RULE 8: Many conversations in one room

Workshop planners often make the mistake of having a plenary room and then breakouts in separate rooms. Set up the main room in round tables; all the conversations will happen there. It will get loud, but people will also gain energy from the buzz in the room. And when they are voting with their feet, they only need to meander to another table and join the conversation.

RULE 9: No long introductions. No formal report-outs, but quick checks. No breaks, break anytime

At the start, have each person stand and say their name. Then have them give three words that express their hopes for the day. This should take only 10 minutes.  During the course of the day, have a volunteer print out the narratives from the tables and post them on the wall near the coffee in real time. Let the display of these become an ongoing marker of the accomplishments of the workshop.

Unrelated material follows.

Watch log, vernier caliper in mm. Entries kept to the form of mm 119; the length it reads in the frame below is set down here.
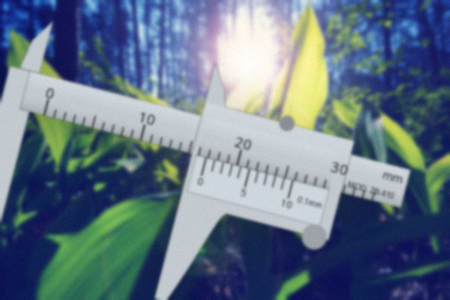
mm 16.8
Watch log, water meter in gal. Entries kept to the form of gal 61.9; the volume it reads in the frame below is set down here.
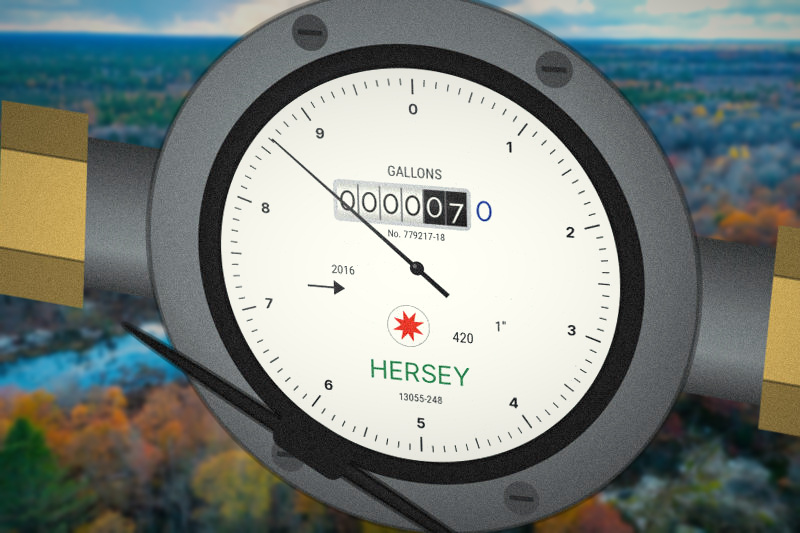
gal 68.6
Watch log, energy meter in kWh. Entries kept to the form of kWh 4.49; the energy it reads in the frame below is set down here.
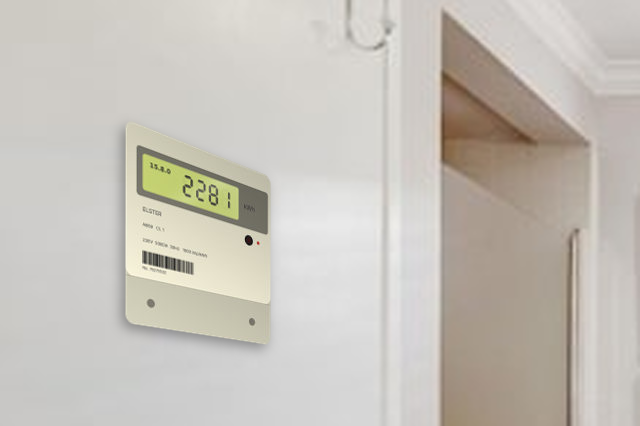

Do not have any special report-out breaks, this only slows down the conversation. Do not schedule coffee or other breaks (except for lunch if you started in the morning), but encourage everyone to take a break any time they feel like it. They can get coffee, walk around the block, and do whatever they need to gather their attention back to the workshop. Once an hour, the facilitator will do a quick check-in with the room. Stop the conversations briefly to ask if there are any concerns about the process, and remind people to go look at the report-out wall. Arrange a good lunch for everyone.

RULE 10: Facilitator keeps the conversation going

The Santa Barbara Workshop is a fast-moving symphony of conversations and inspirations. The key is to keep the ideas flowing, capture these as effectively as possible, and support each table with a supply of questions and a recording mechanism. The main facilitator will walk among the tables ready to supply a new question, or to gather the “hot topic” questions for other tables to answer. The facilitator will also decide when to rotate the tables, and can help keep the process on track.

At the end of the day, be prepared for the participants to be excited and exhausted. They will feel like their ideas have been heard, and their contributions have been saved. When they browse the report-out display, they will see how their table’s answer to the questions exposed different solutions from those of other tables. They may want to be alone after eight hours of constant conversation. They might be ready for some beer.

At the end of the day, you will likely have a document that is hundreds of pages long, with multiple insights into the key questions that your organization faces. You will have mined the best ideas from 35 people. And these 35 people will leave the workshop satisfied that their time and their expertise has been well used and honored.

 My brain hurts

The Santa Barbara workshop can be used for a wide range of planning and design problems. You can do “mini-workshops” with two or three tables. There are other similar styles of workshop, you can look them up on the web. When you ask anyone who has participated in this type of workshop, they will tell you how much fun they had getting their brains picked clean. They might also note that other workshops, where they are forced to watch PPTs in a room with 100 others, and then raise their hands one-by-one to speak, now seem boring and inefficient. This is the downside of the Santa Barbara Workshop: once you’ve gone there, you can never go back.